Sumber -
::::::::::

Lenterainfo.com, OKU Timur – Terkait kasus dugaan penipuan jual beli lahan milik negara yang dilakukan oleh oknum Sekretaris Dinas Sosial Kabupaten OKU Timur inisial SGY yang perkaranya sempat ditangani oleh Unit Pidum Satreskrim Polres OKU Timur, dan telah berakhir damai.
Kasat Reskrim OKU Timur, AKP Hamsal, angkat bicara. Kepada awak media dia menjelaskan, bahwa perkara yang dilaporkan oleh para korban ke pihaknya, bukan mengenai jual beli lahan negara seperti yang beredar di tengah masyarakat.
“Objek perkara yang dilaporkan kepada kami tentang penipuan dan penggelapan terkait pengurusan surat lahan yang digarap oleh sejumlah kelompok tani atau korban. Jadi bukan soal jual beli lahan negera,” tegas AKP Hamsal saat menyampaikan klarifikasi kepada wartawan, Kamis (13/7).
Saat itu, kata Hamsal, pada 2018, masyarakat yang tergabung dalam beberapa kelompok tani sudah menggarap Tanah Objek Reforma Agraria (TORA) dari program Presiden Joko Widodo pada 2018, sebanyak 400 ha di wilayah Kecamatan Jayapura, OKU Timur.
“Ada lima atau tujuh kelompok tani yang sudah menggarapnya. Lalu agar ada bukti garap, mereka minta dibuatkan surat kepada SGY yang waktu itu menjabat sebagai Camat Jayapura,” jelasnya.

::::::::::

Data yang Diberikan -

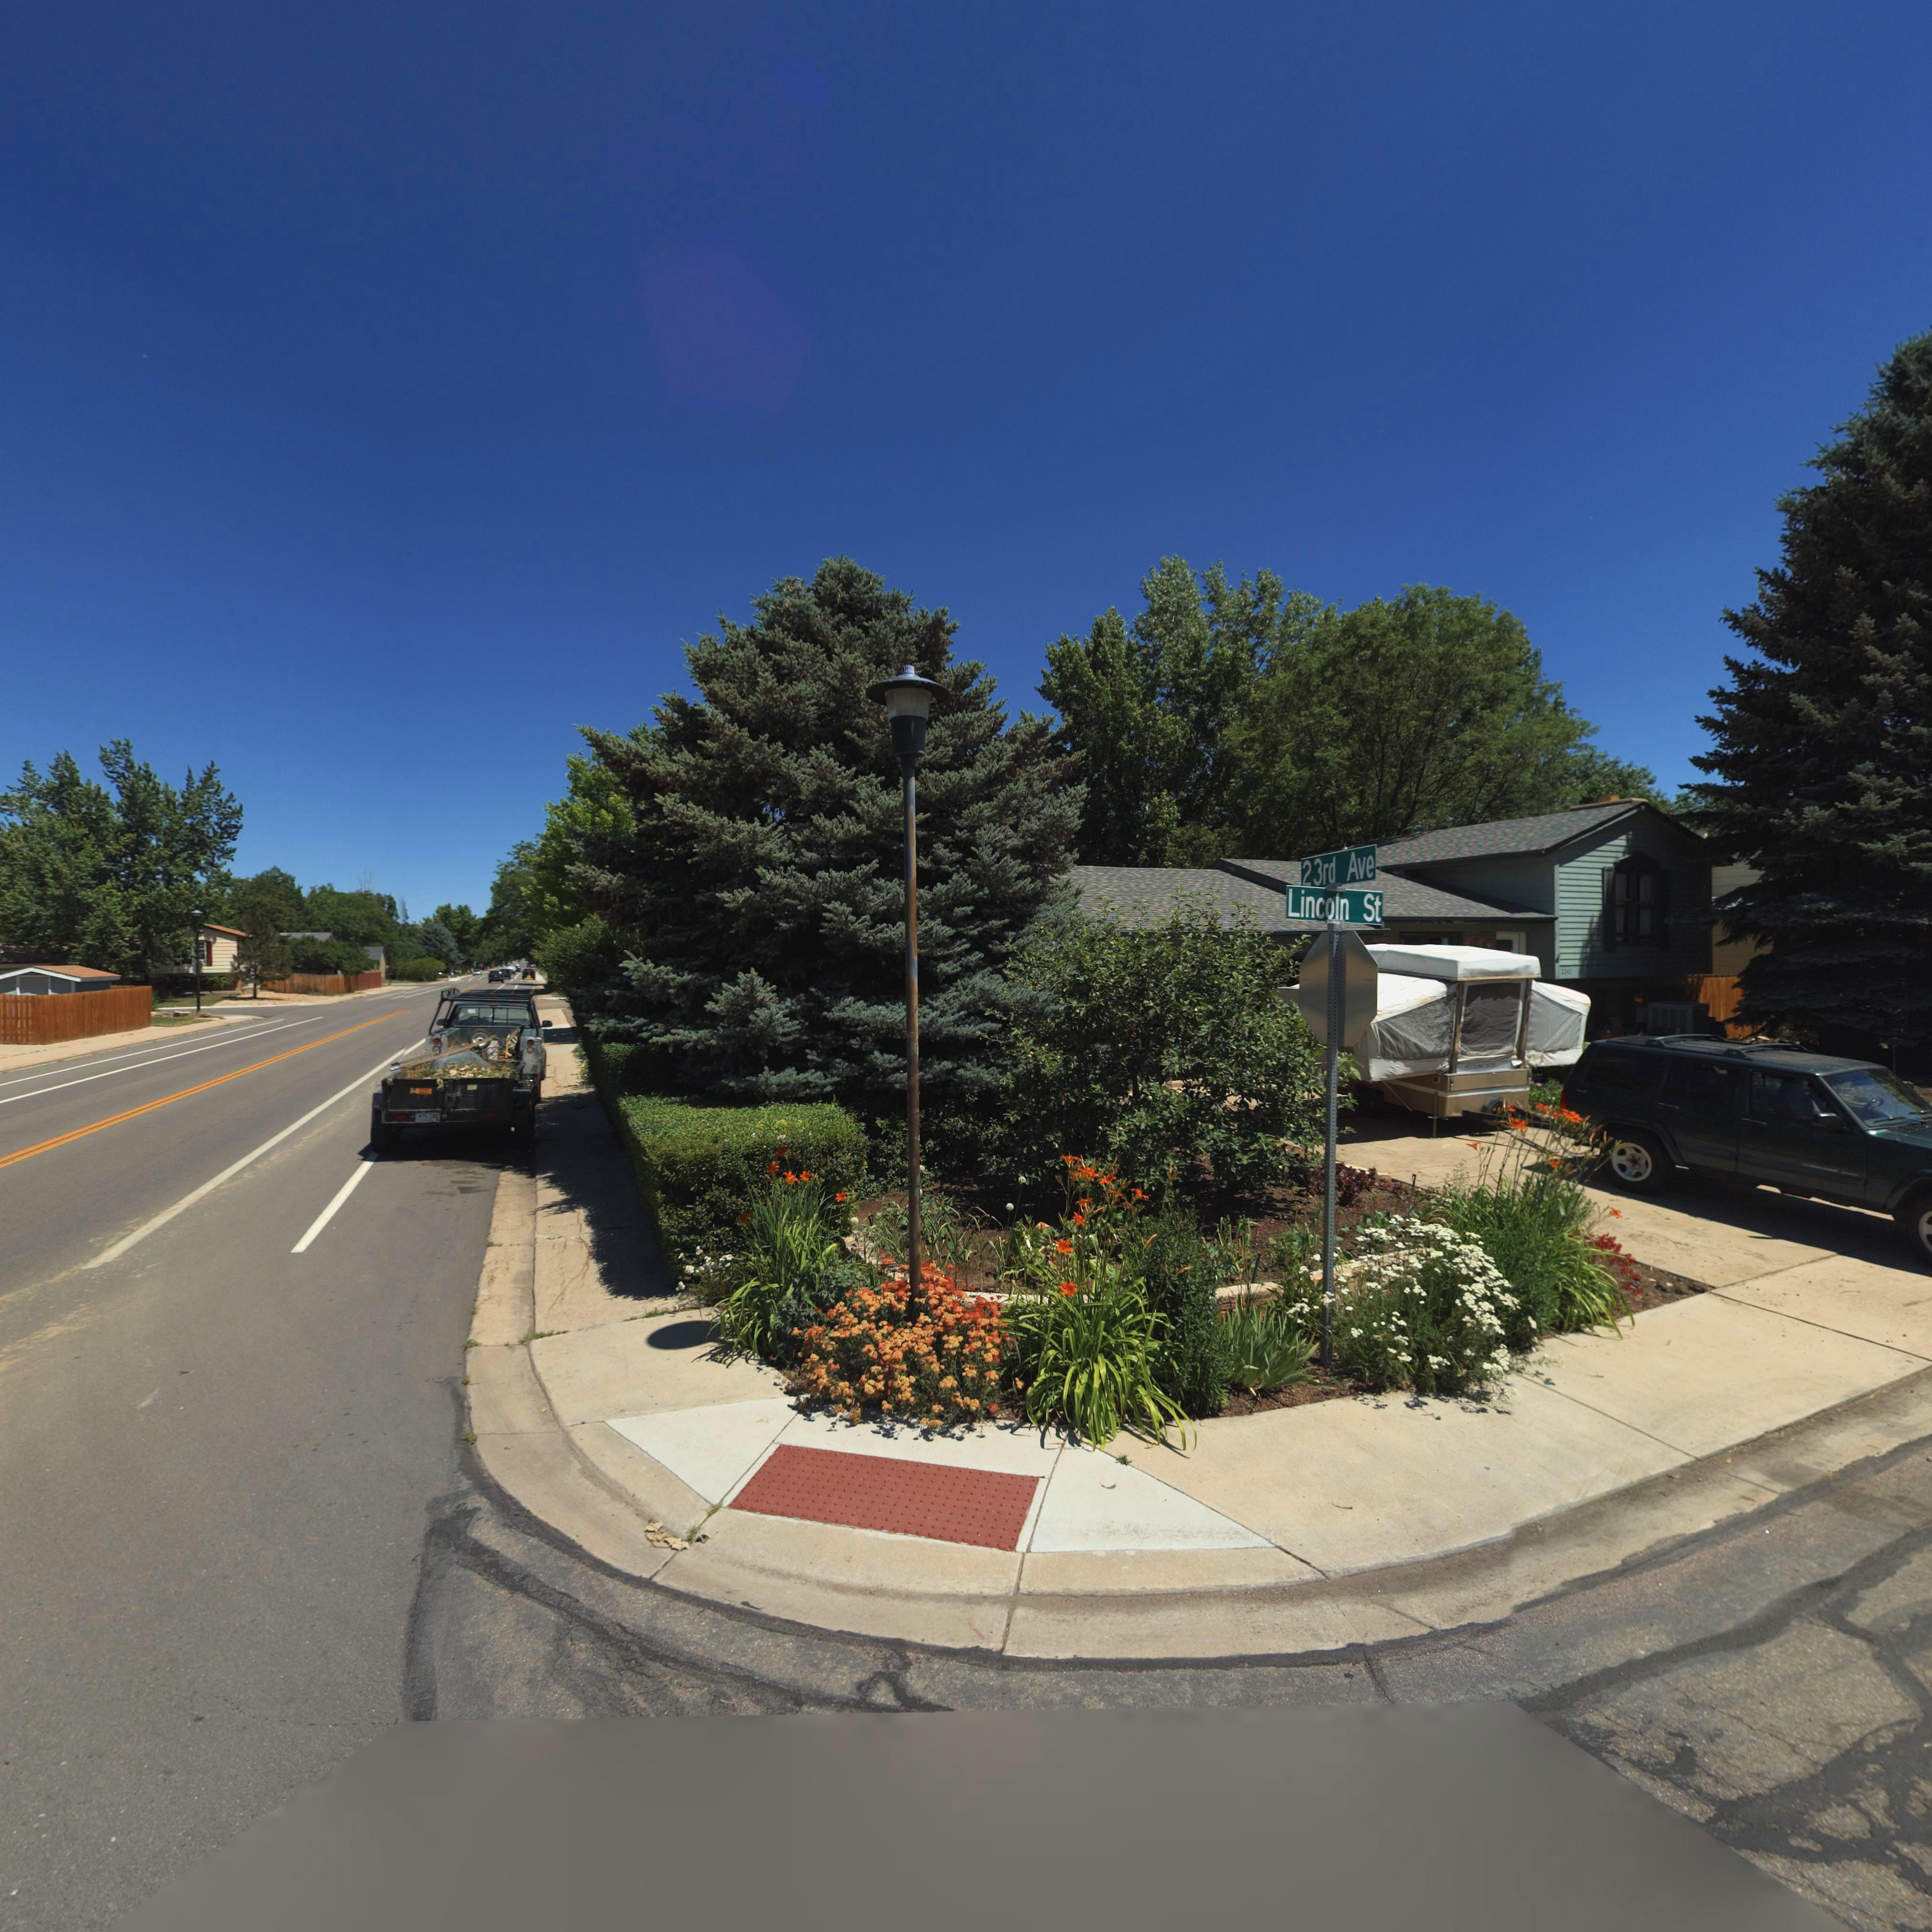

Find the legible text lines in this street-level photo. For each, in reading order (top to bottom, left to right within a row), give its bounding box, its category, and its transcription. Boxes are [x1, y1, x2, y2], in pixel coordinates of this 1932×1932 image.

[1302, 851, 1374, 886] StreetName: 23rd Ave
[1288, 888, 1381, 922] StreetName: Lincoln St
[1561, 968, 1572, 975] StreetNumber: 2242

::::::::::

Kerjakan Ini -
Lanjutkan berita tentang perkara pengurusan surat lahan TORA di OKU Timur, dimulai tepat setelah kalimat terakhir yang ditampilkan.

Hasil Tugas -
Saat itu, lanjut Hamsal, SGY menyanggupi dan setiap masyarakat di dalam kelompok tani tersebut menyerahkan sejumlah uang yang telah disepakati.
“Besarannya bervariasi, sekitar Rp5 jutaan. Lantas, SGY membuatkan surat tapi belum diregistrasi karena Pemkab OKU Timur dan Dinas Kehutanan tidak memberi izin. Memang lahan itu tidak boleh dijual belikan dan tidak bakal keluar surat serta tidak bisa dimiliki, hanya boleh digarap dengan batas waktu tertentu,” terangnya.
Mengetahui hal itu, masyarakat melalui kelompok tani masing-masing meminta uang mereka dikembalikan.
“SGY sempat berjanji akan mengembalikan uang masyarakat tersebut. Namun, karena tidak kunjung dikembalikan, akhirnya semua perwakilan kelompok tani melapor ke Polres OKU Timur,” beber Hamsal.
Setelah memanggil dan memeriksa SGY, serta meminta keterangan dari para korban, sambung Hamsal, akhirnya kedua belah pihak sepakat untuk berdamai secara kekeluargaan.
“Dalam perdamaian itu disepakati bahwa SGY mengembalikan semua uang korban, dan korban mencabut laporannya,” ujarnya.
Kasat Reskrim menjelaskan, perdamaian antar pelapor dan terlapor atau disebut dengan Restorative Justice (RJ), sudah diatur dalam Pasal 364, 373, 379, 384, 407 dan 483 KUHP. Di mana perkara pidana yang dapat diselesaikan melalui RJ adalah perkara tindak pidana ringan.
“Perdamaian mereka tertuang dalam surat perjanjian. Malah korban yang mendesak agar laporannya dicabut, dan karena kerugian korban sudah dipulihkan, jadi dilakukanlah RJ,” pungkas Hamsal.(*)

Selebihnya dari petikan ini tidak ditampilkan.